- _RECORD EXCERPTS_
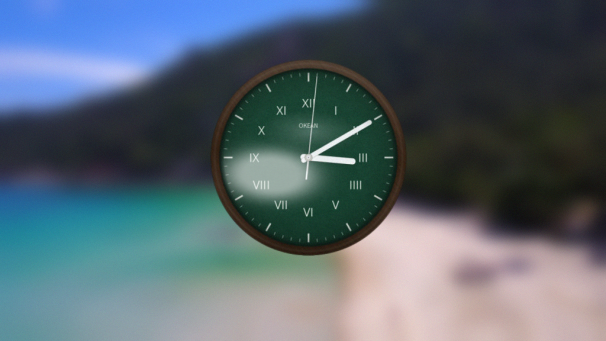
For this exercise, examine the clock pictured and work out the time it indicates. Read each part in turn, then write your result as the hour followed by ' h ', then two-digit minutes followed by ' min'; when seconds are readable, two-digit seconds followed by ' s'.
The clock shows 3 h 10 min 01 s
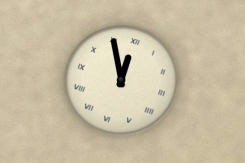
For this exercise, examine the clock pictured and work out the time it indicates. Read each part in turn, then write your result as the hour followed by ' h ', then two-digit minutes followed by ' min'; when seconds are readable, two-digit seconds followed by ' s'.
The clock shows 11 h 55 min
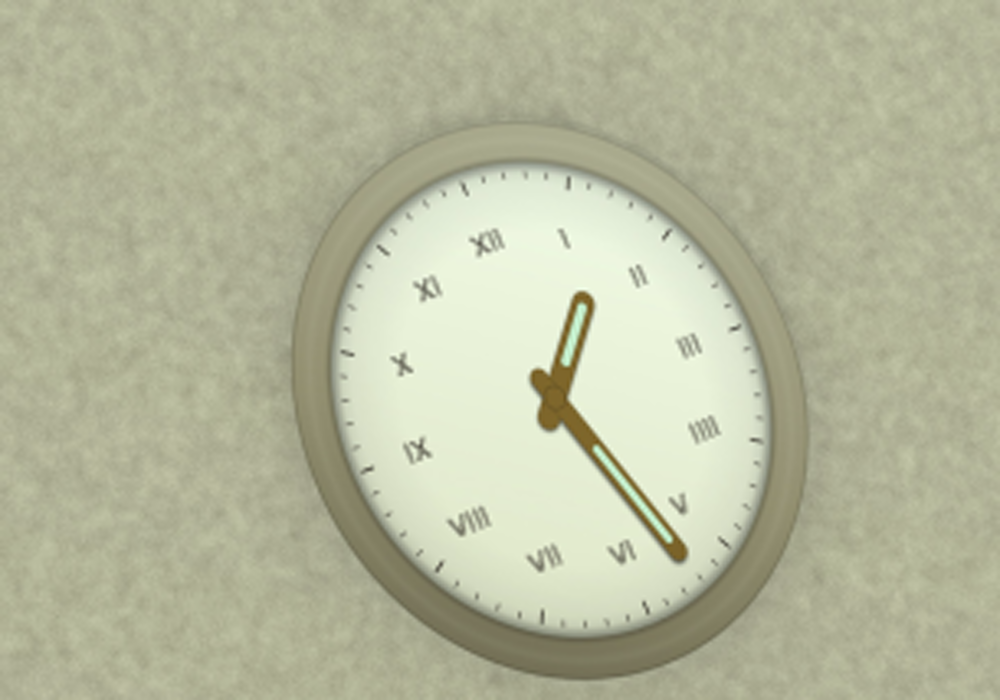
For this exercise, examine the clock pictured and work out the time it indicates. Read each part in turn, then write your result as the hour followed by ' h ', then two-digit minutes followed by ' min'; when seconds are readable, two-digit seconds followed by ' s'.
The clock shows 1 h 27 min
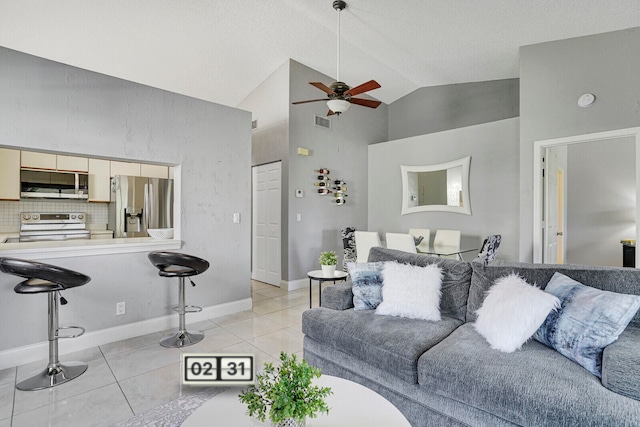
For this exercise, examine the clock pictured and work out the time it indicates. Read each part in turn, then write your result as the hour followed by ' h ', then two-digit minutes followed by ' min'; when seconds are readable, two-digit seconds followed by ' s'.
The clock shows 2 h 31 min
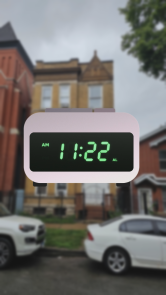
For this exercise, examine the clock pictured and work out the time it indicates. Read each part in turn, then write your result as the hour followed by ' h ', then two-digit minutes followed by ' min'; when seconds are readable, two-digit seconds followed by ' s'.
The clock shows 11 h 22 min
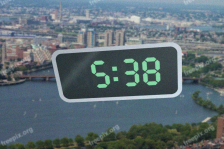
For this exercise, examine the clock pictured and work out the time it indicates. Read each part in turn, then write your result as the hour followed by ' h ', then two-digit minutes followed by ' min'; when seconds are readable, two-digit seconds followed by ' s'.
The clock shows 5 h 38 min
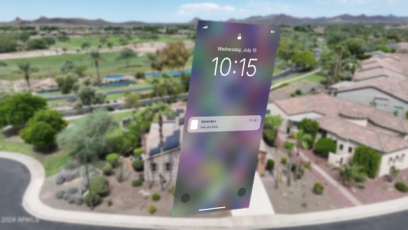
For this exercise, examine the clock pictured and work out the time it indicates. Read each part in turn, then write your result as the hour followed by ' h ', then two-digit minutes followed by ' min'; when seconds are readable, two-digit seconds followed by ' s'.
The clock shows 10 h 15 min
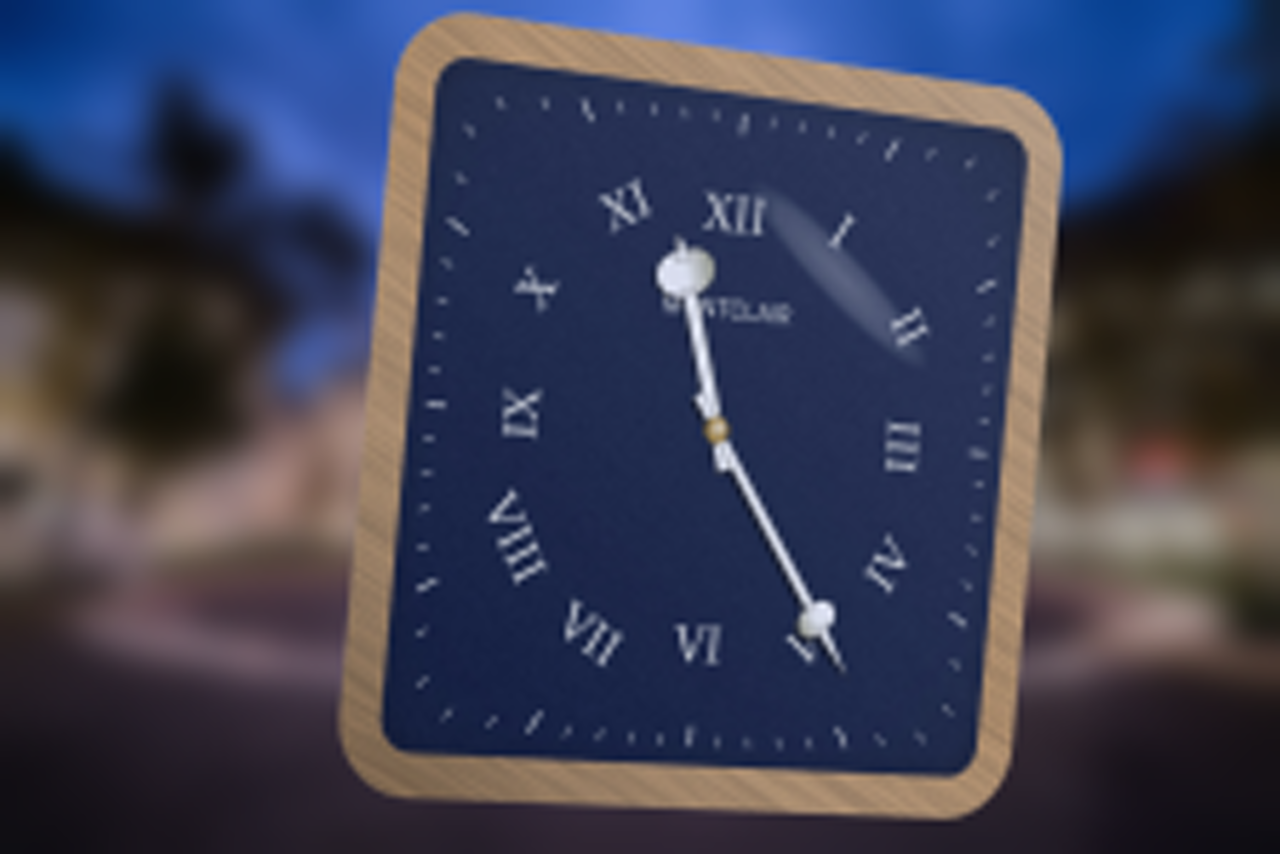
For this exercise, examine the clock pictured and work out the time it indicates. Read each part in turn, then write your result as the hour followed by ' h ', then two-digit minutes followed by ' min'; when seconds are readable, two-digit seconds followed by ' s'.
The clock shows 11 h 24 min
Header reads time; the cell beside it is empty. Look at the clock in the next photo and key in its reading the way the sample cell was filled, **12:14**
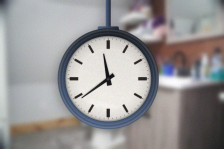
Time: **11:39**
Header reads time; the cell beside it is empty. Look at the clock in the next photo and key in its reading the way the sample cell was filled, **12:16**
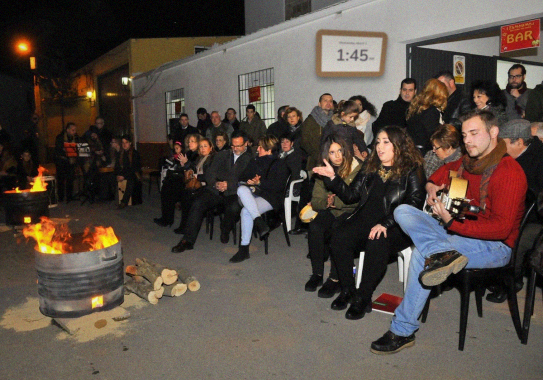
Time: **1:45**
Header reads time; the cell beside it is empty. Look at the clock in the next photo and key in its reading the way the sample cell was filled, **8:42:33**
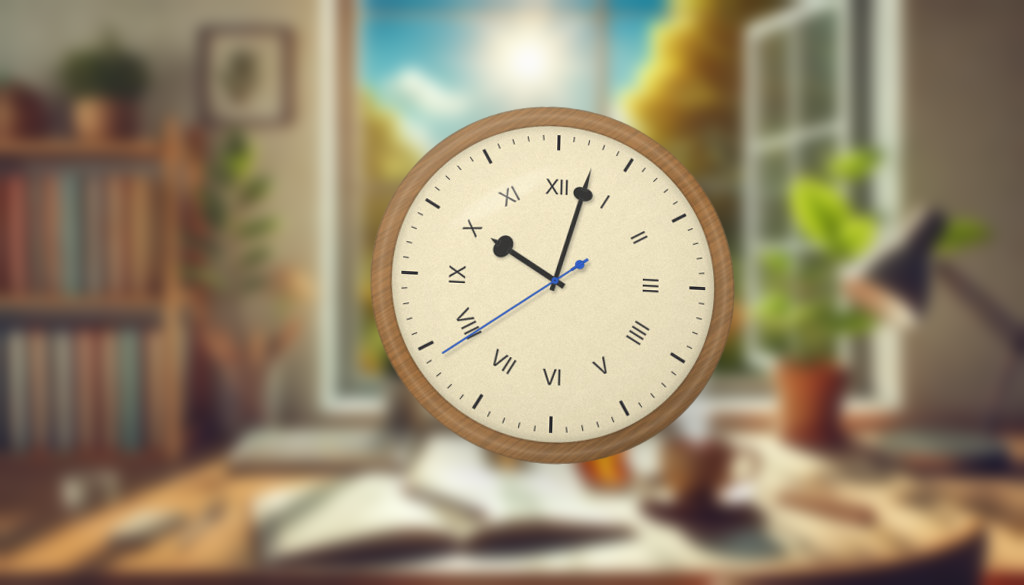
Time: **10:02:39**
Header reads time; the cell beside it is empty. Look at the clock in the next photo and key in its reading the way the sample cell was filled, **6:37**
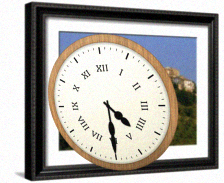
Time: **4:30**
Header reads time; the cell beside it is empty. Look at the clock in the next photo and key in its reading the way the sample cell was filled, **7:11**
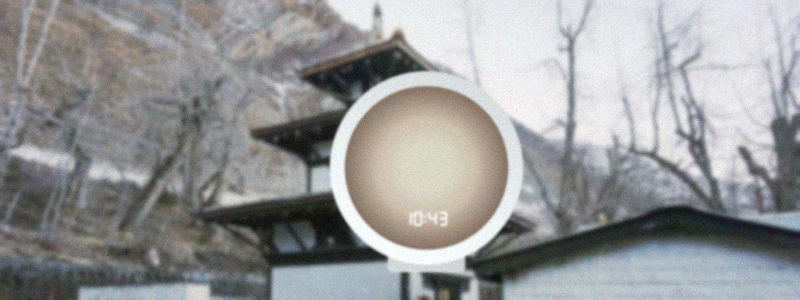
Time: **10:43**
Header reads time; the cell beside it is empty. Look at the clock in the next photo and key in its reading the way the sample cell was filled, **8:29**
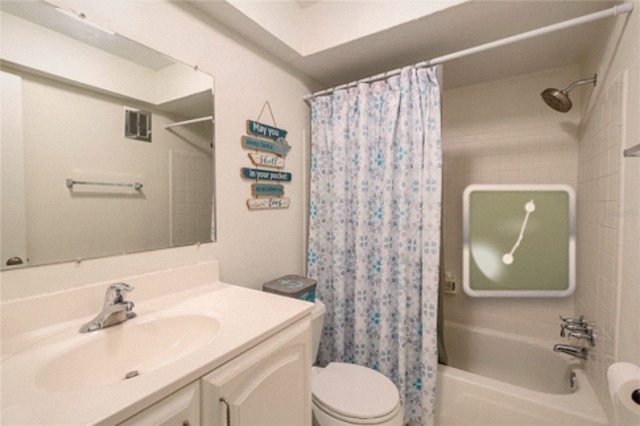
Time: **7:03**
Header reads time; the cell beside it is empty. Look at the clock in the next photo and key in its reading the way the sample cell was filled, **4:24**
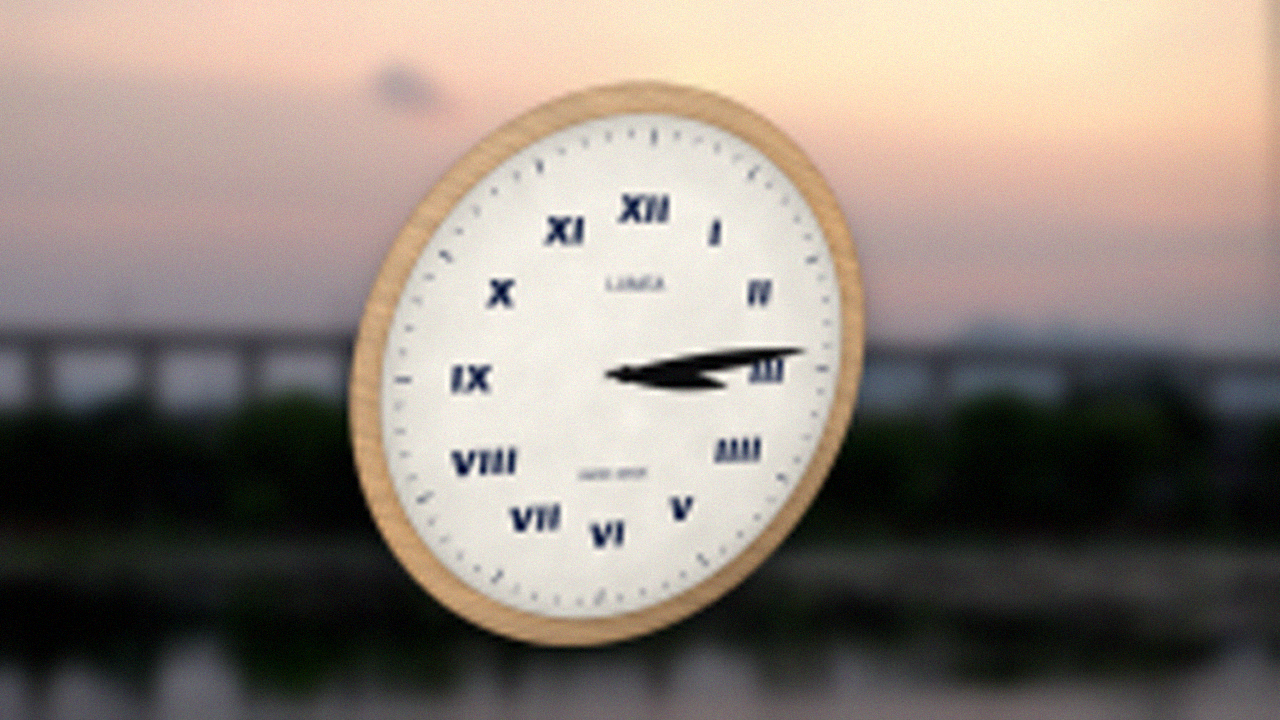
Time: **3:14**
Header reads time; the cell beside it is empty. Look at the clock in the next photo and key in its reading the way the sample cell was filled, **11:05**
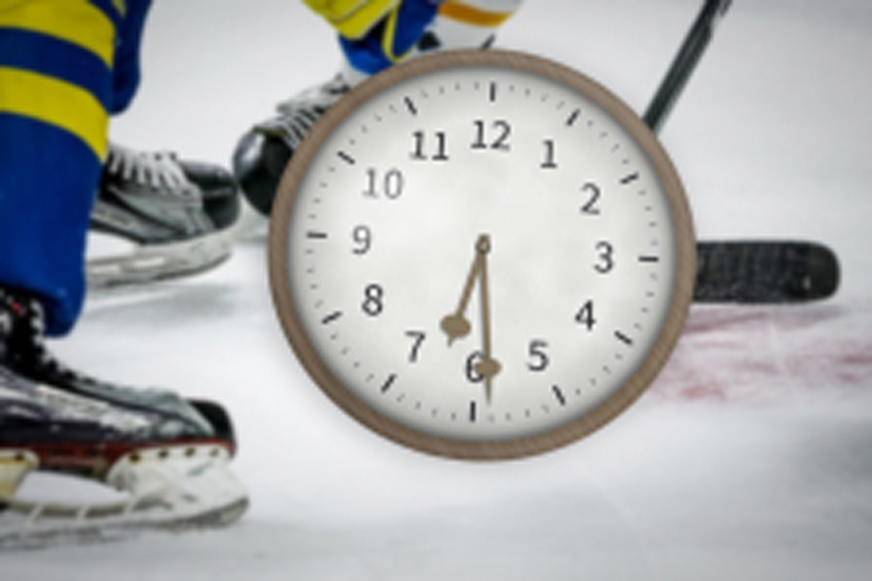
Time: **6:29**
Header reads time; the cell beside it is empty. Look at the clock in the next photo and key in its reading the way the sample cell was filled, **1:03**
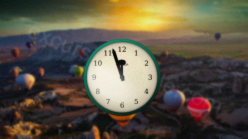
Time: **11:57**
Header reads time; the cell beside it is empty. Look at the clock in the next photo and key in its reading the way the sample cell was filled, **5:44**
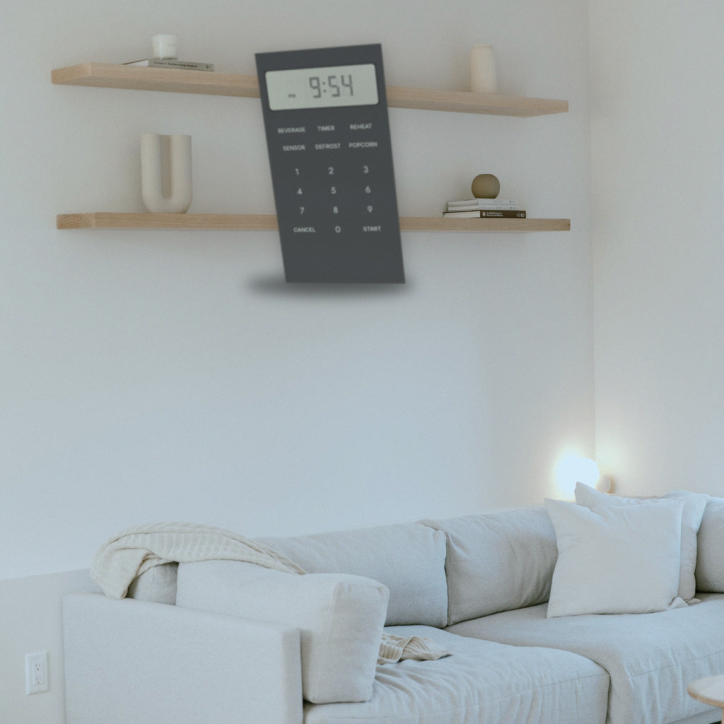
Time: **9:54**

- _PROBLEM TO SOLVE_
Can you copy out the whole listing above word for word, leaving out the pictures?

- _EXERCISE RESULT_
For this exercise, examine the clock pictured and work out the time it indicates. Read each part in turn, then write your result as the hour followed by ' h ', then two-digit minutes followed by ' min'; when seconds are readable, two-digit seconds followed by ' s'.
The clock shows 3 h 10 min 01 s
For this exercise, examine the clock pictured and work out the time it indicates. Read each part in turn, then write your result as the hour followed by ' h ', then two-digit minutes followed by ' min'; when seconds are readable, two-digit seconds followed by ' s'.
The clock shows 11 h 55 min
For this exercise, examine the clock pictured and work out the time it indicates. Read each part in turn, then write your result as the hour followed by ' h ', then two-digit minutes followed by ' min'; when seconds are readable, two-digit seconds followed by ' s'.
The clock shows 1 h 27 min
For this exercise, examine the clock pictured and work out the time it indicates. Read each part in turn, then write your result as the hour followed by ' h ', then two-digit minutes followed by ' min'; when seconds are readable, two-digit seconds followed by ' s'.
The clock shows 2 h 31 min
For this exercise, examine the clock pictured and work out the time it indicates. Read each part in turn, then write your result as the hour followed by ' h ', then two-digit minutes followed by ' min'; when seconds are readable, two-digit seconds followed by ' s'.
The clock shows 11 h 22 min
For this exercise, examine the clock pictured and work out the time it indicates. Read each part in turn, then write your result as the hour followed by ' h ', then two-digit minutes followed by ' min'; when seconds are readable, two-digit seconds followed by ' s'.
The clock shows 5 h 38 min
For this exercise, examine the clock pictured and work out the time it indicates. Read each part in turn, then write your result as the hour followed by ' h ', then two-digit minutes followed by ' min'; when seconds are readable, two-digit seconds followed by ' s'.
The clock shows 10 h 15 min
For this exercise, examine the clock pictured and work out the time it indicates. Read each part in turn, then write your result as the hour followed by ' h ', then two-digit minutes followed by ' min'; when seconds are readable, two-digit seconds followed by ' s'.
The clock shows 11 h 24 min
Header reads time; the cell beside it is empty. Look at the clock in the next photo and key in its reading the way the sample cell was filled, **12:14**
Time: **11:39**
Header reads time; the cell beside it is empty. Look at the clock in the next photo and key in its reading the way the sample cell was filled, **12:16**
Time: **1:45**
Header reads time; the cell beside it is empty. Look at the clock in the next photo and key in its reading the way the sample cell was filled, **8:42:33**
Time: **10:02:39**
Header reads time; the cell beside it is empty. Look at the clock in the next photo and key in its reading the way the sample cell was filled, **6:37**
Time: **4:30**
Header reads time; the cell beside it is empty. Look at the clock in the next photo and key in its reading the way the sample cell was filled, **7:11**
Time: **10:43**
Header reads time; the cell beside it is empty. Look at the clock in the next photo and key in its reading the way the sample cell was filled, **8:29**
Time: **7:03**
Header reads time; the cell beside it is empty. Look at the clock in the next photo and key in its reading the way the sample cell was filled, **4:24**
Time: **3:14**
Header reads time; the cell beside it is empty. Look at the clock in the next photo and key in its reading the way the sample cell was filled, **11:05**
Time: **6:29**
Header reads time; the cell beside it is empty. Look at the clock in the next photo and key in its reading the way the sample cell was filled, **1:03**
Time: **11:57**
Header reads time; the cell beside it is empty. Look at the clock in the next photo and key in its reading the way the sample cell was filled, **5:44**
Time: **9:54**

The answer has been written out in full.